Stored items
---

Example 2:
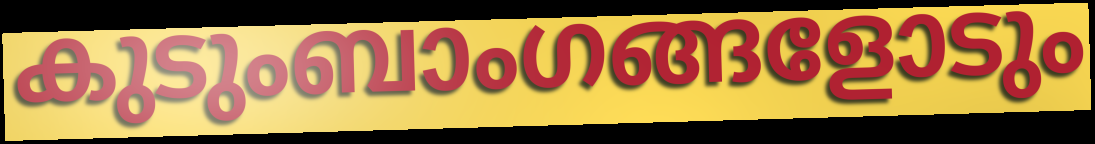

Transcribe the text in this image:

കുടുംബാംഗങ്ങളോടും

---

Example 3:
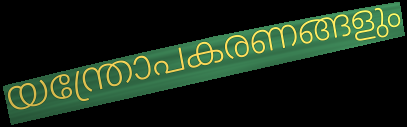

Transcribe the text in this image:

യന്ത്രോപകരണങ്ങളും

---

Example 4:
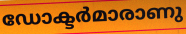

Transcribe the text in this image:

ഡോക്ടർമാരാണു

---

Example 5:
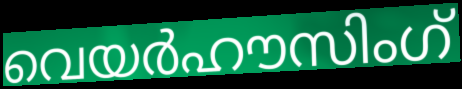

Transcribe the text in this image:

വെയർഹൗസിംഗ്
---
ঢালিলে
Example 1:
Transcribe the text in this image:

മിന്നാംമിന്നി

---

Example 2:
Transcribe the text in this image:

__EXERCISE REQUIREMENTS__: Whenever a line above has the word "Example" in it, copy that line.

__WRITTEN RESPONSE__:
Example 2:
Example 3:
Example 4:
Example 5:
Example 1:
Example 2:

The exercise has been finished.